You can’t do that with the for-comprehen, but you can use collect on the iteratee instead.It takes a partial function (e.g. a pattern match that does not match all cases) and returns only the values that matched.

For this special case, Scala has a method lines for Strings, which splits a string at \n. It returns an Iterator instead of an array, which may be faster (not storing the intermediate result), but the split should be negligible performance-wise anyway.

With the for-comprehension, you would have to wrap the whole comprehension in parens to add a .toMap afterwards. But using collect, the whole thing becomes a one-liner:

serialized.lines.collect{ case pattern(key, value) => (key, value) }.toMap

#9

Thank you! This is beautiful :wink:


#10

You can do this with a for-comprehension. One of the features of for-comprehensions (that has recently been debated some on these boards) is that is simply skips anything that isn’t a match. So you can do the following.
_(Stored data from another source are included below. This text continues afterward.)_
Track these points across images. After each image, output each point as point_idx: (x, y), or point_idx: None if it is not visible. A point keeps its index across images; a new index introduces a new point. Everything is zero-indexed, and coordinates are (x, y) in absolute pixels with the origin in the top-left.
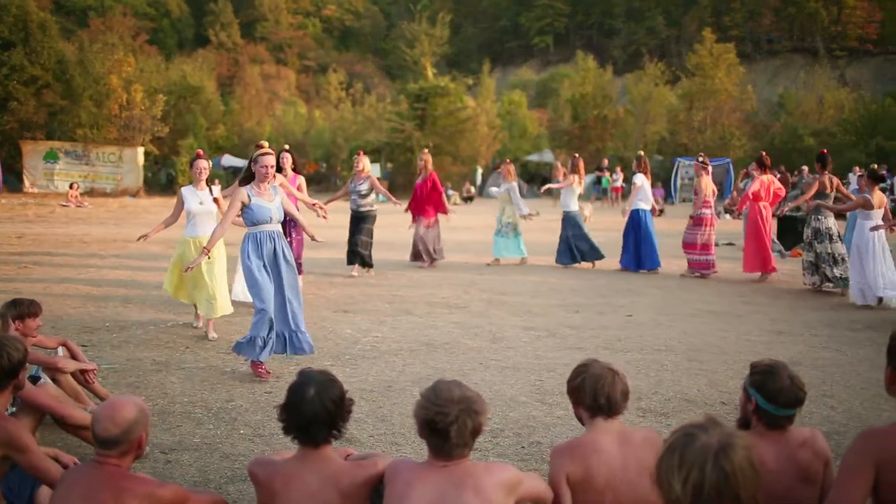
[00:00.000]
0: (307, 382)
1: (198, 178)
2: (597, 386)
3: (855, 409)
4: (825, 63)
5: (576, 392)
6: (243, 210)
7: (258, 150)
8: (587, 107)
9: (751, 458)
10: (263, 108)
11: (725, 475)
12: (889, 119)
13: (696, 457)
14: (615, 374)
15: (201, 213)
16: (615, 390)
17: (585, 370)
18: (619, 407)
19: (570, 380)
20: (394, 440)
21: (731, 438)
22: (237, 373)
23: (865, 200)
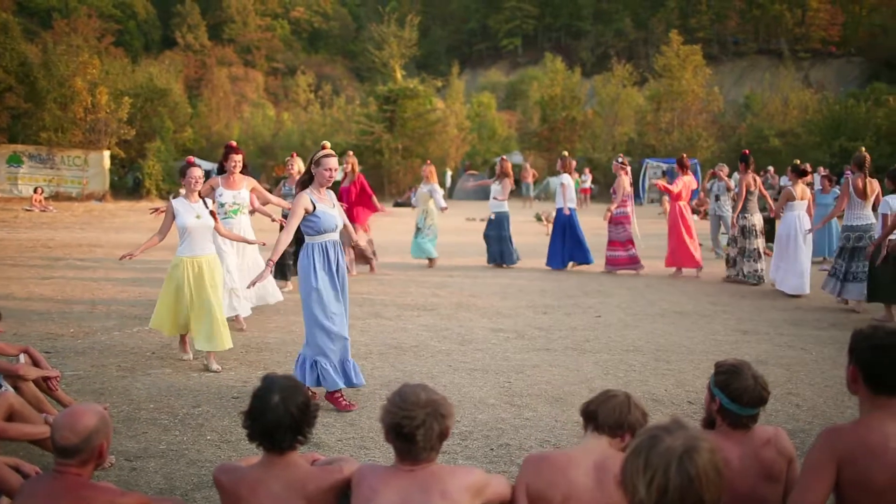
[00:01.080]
0: (271, 388)
1: (192, 189)
2: (599, 397)
3: (819, 406)
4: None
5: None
6: (306, 218)
7: (321, 150)
8: (556, 108)
9: (715, 462)
10: (232, 111)
11: (689, 478)
12: (852, 120)
13: (660, 460)
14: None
15: (199, 229)
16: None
17: (611, 389)
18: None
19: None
20: (362, 444)
21: (696, 441)
22: (203, 378)
23: (789, 193)
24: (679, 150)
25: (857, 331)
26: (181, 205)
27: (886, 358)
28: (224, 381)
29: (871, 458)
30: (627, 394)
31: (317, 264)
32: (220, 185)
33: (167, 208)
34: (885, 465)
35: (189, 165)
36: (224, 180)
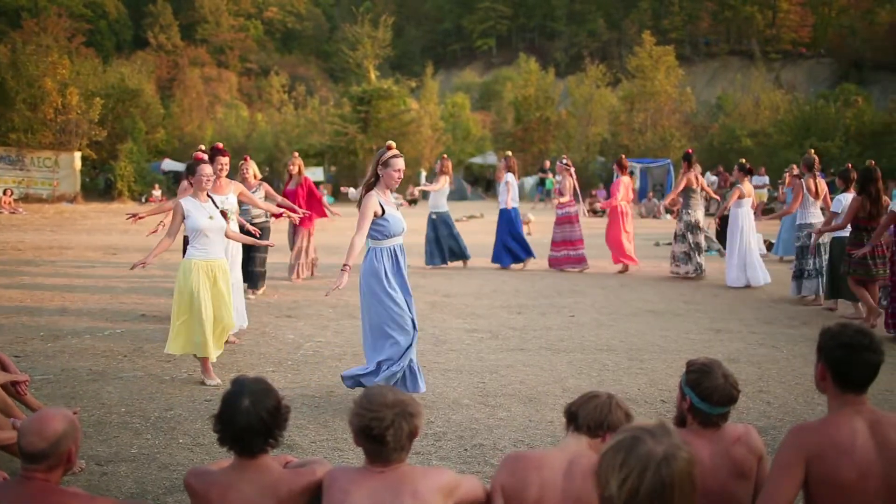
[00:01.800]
0: (241, 392)
1: (203, 188)
2: (582, 398)
3: (790, 404)
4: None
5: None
6: (375, 222)
7: (387, 150)
8: (530, 109)
9: (692, 472)
10: (204, 112)
11: (662, 485)
12: (822, 120)
13: (638, 461)
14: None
15: (213, 231)
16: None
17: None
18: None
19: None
20: (336, 446)
21: (676, 450)
22: (176, 381)
23: (740, 191)
24: (652, 150)
25: (825, 329)
26: (192, 204)
27: (854, 356)
28: (196, 383)
29: (838, 455)
30: (611, 395)
31: (387, 269)
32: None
33: (176, 208)
34: (853, 461)
35: (198, 162)
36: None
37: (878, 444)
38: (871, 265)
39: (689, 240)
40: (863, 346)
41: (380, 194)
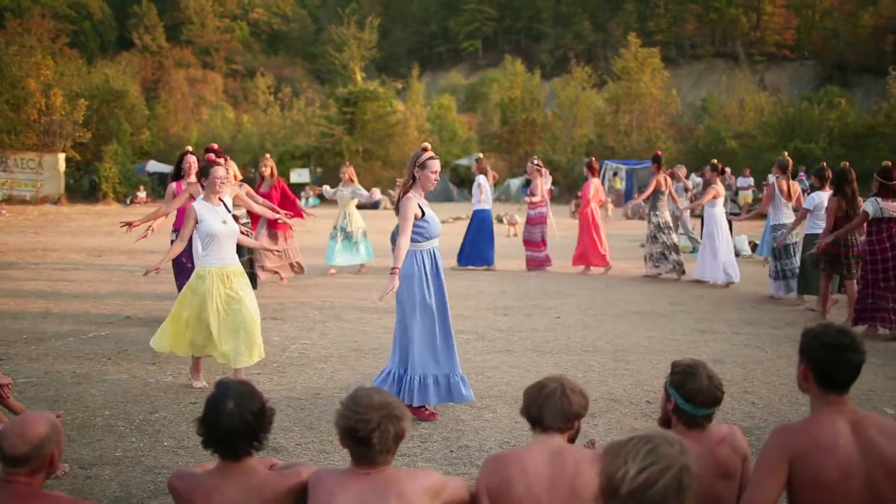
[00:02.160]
0: (225, 395)
1: (216, 191)
2: (535, 397)
3: (774, 404)
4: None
5: (523, 398)
6: (415, 224)
7: (423, 152)
8: (516, 110)
9: (696, 490)
10: (190, 113)
11: (678, 489)
12: (806, 122)
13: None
14: (562, 389)
15: (227, 235)
16: (550, 404)
17: (542, 382)
18: (554, 424)
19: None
20: (322, 448)
21: (695, 466)
22: (161, 384)
23: (715, 191)
24: (638, 151)
25: (807, 330)
26: (205, 208)
27: (836, 356)
28: (181, 385)
29: (821, 454)
30: (561, 382)
31: (427, 271)
32: (200, 192)
33: (189, 213)
34: (835, 461)
35: (211, 164)
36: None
37: (859, 443)
38: (845, 264)
39: (662, 239)
40: (844, 347)
41: (417, 196)
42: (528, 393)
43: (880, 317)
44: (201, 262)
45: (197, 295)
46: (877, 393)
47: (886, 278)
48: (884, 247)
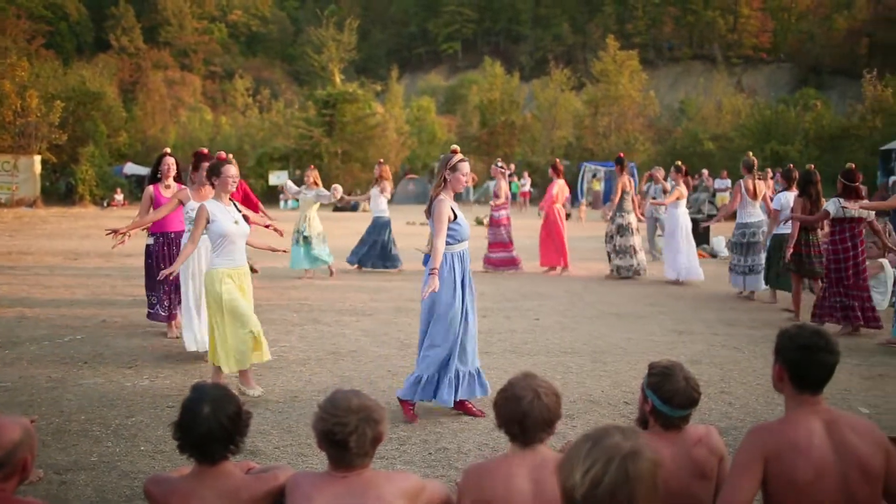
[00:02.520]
0: (201, 398)
1: (227, 190)
2: (513, 410)
3: (751, 404)
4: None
5: (496, 414)
6: (448, 227)
7: (453, 155)
8: (495, 112)
9: (655, 475)
10: (168, 115)
11: (626, 478)
12: (782, 124)
13: (604, 452)
14: (537, 397)
15: (239, 236)
16: (532, 416)
17: (508, 389)
18: (536, 435)
19: (495, 400)
20: (300, 451)
21: (643, 449)
22: (138, 388)
23: (679, 192)
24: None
25: (782, 330)
26: (217, 208)
27: (811, 357)
28: (158, 389)
29: (795, 454)
30: (533, 389)
31: (457, 273)
32: (190, 198)
33: (200, 212)
34: (809, 461)
35: (223, 163)
36: (196, 193)
37: (834, 443)
38: (807, 263)
39: (617, 241)
40: (819, 348)
41: (449, 199)
42: (504, 408)
43: (845, 315)
44: (212, 263)
45: (220, 301)
46: (852, 392)
47: (849, 276)
48: (846, 246)
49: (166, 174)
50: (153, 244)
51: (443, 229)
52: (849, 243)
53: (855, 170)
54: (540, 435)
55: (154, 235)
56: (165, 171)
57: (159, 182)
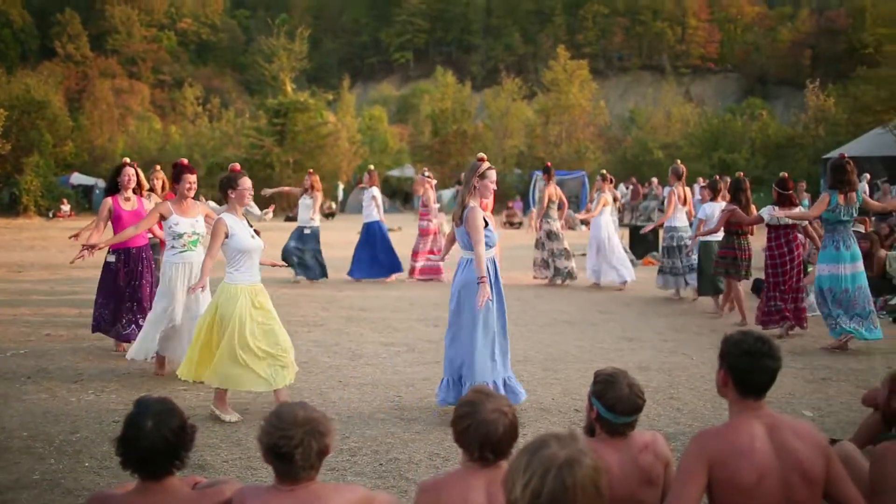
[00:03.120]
0: (144, 413)
1: (244, 203)
2: (485, 436)
3: (699, 410)
4: (671, 80)
5: (461, 439)
6: None
7: (481, 163)
8: (447, 122)
9: (596, 480)
10: (116, 124)
11: (564, 488)
12: (729, 133)
13: (540, 464)
14: (504, 416)
15: (256, 251)
16: (505, 439)
17: (472, 414)
18: (506, 454)
19: (455, 422)
20: (249, 464)
21: (581, 456)
22: (83, 402)
23: (605, 199)
24: (567, 162)
25: (727, 336)
26: (234, 222)
27: (754, 363)
28: (104, 404)
29: (739, 458)
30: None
31: (490, 282)
32: (172, 212)
33: (218, 226)
34: (752, 464)
35: (238, 174)
36: (177, 206)
37: (776, 447)
38: (735, 266)
39: (547, 247)
40: (762, 354)
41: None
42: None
43: (779, 318)
44: (229, 278)
45: (228, 318)
46: (796, 396)
47: (786, 280)
48: (781, 251)
49: (126, 185)
50: (114, 261)
51: (480, 237)
52: (784, 248)
53: (788, 178)
54: (506, 455)
55: (115, 252)
56: (125, 182)
57: (118, 194)
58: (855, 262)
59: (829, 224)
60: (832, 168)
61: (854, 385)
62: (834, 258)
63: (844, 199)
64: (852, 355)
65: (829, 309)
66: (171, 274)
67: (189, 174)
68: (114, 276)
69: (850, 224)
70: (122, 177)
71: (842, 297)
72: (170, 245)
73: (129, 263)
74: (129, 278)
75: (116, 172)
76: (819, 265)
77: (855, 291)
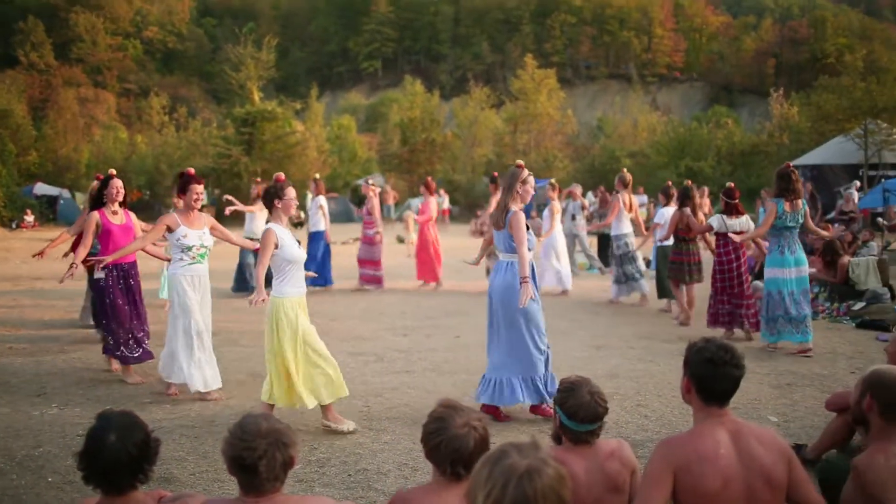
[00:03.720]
0: (106, 427)
1: (290, 214)
2: (457, 451)
3: (667, 416)
4: (638, 88)
5: (432, 455)
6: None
7: (520, 169)
8: (416, 130)
9: (559, 489)
10: (80, 134)
11: (525, 498)
12: (695, 141)
13: (501, 475)
14: (474, 430)
15: (302, 262)
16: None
17: (443, 430)
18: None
19: (425, 439)
20: (216, 476)
21: (541, 464)
22: (46, 416)
23: (555, 207)
24: (535, 170)
25: (691, 344)
26: (283, 232)
27: (717, 370)
28: (68, 418)
29: (703, 464)
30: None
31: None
32: (179, 223)
33: (268, 236)
34: (716, 470)
35: (283, 184)
36: (184, 217)
37: (739, 453)
38: (687, 271)
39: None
40: (724, 361)
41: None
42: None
43: (732, 321)
44: (279, 291)
45: (295, 336)
46: (761, 402)
47: (733, 286)
48: (730, 258)
49: (114, 198)
50: (104, 278)
51: (524, 239)
52: (732, 255)
53: (734, 188)
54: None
55: (104, 269)
56: (113, 195)
57: (104, 206)
58: (800, 267)
59: (776, 230)
60: (778, 177)
61: (818, 390)
62: (779, 262)
63: (790, 207)
64: (816, 361)
65: (770, 312)
66: (183, 287)
67: (196, 184)
68: (109, 295)
69: (795, 230)
70: (110, 189)
71: (788, 300)
72: (178, 258)
73: (121, 279)
74: (128, 295)
75: (104, 185)
76: (766, 269)
77: (799, 295)
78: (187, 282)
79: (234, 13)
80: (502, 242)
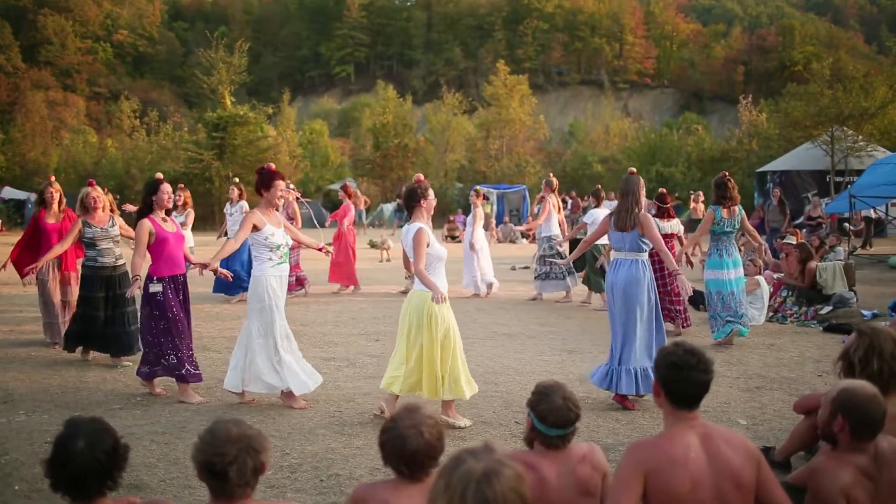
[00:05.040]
0: (74, 434)
1: (431, 212)
2: (400, 449)
3: (638, 420)
4: (610, 95)
5: (381, 452)
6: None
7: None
8: (388, 136)
9: (518, 489)
10: (49, 137)
11: (486, 501)
12: (666, 147)
13: (459, 482)
14: (420, 434)
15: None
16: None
17: (392, 429)
18: (423, 472)
19: (379, 436)
20: (187, 483)
21: (498, 466)
22: (13, 423)
23: (480, 213)
24: (508, 176)
25: (661, 348)
26: (430, 231)
27: (684, 374)
28: (35, 424)
29: (673, 468)
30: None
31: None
32: (265, 222)
33: (421, 236)
34: (686, 473)
35: (426, 186)
36: (267, 216)
37: (709, 456)
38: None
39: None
40: (690, 366)
41: None
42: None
43: (669, 317)
44: (421, 286)
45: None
46: (731, 405)
47: (664, 283)
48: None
49: (164, 204)
50: (161, 291)
51: (659, 236)
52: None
53: (666, 194)
54: (426, 470)
55: (161, 280)
56: (163, 201)
57: (152, 213)
58: (737, 268)
59: (715, 235)
60: (716, 186)
61: (786, 393)
62: (719, 265)
63: (728, 213)
64: (784, 365)
65: (715, 311)
66: (273, 287)
67: (279, 180)
68: (164, 310)
69: (732, 235)
70: (161, 194)
71: (728, 300)
72: (265, 257)
73: (176, 292)
74: (184, 307)
75: (152, 190)
76: (706, 271)
77: (739, 294)
78: (277, 282)
79: (205, 17)
80: (627, 242)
val resultMap = (for(pattern(key, value) <- serialized.split("\n")) yield (key, value)).toMap

Any line that doesn’t match the pattern is excluded. Whether you prefer this syntax to the collect is up to you. Using @crater2150’s lines trick works here too. (I hadn’t seen that method in the API for String. I just used it for Source in the past.)

val resultMap = (for(pattern(key, value) <- serialized.lines) yield (key, value)).toMap

#11

Oh, right, I forgot about pattern matchings on the lefthand side in for comprehensions.

The lines method is not actually on the String class, but on the StringOps wrapper, which has an implicit conversion in Predef.


#12

(Aside: this is now JDK version dependent — String acquired a built-in lines method on JDK 11. We undeprecated .linesIterator in Scala 2.12.8 to avoid conflicting with the new method.)


#13

Good to know. I have always used split since I didn’t know about lines. I’ll stick with that approach.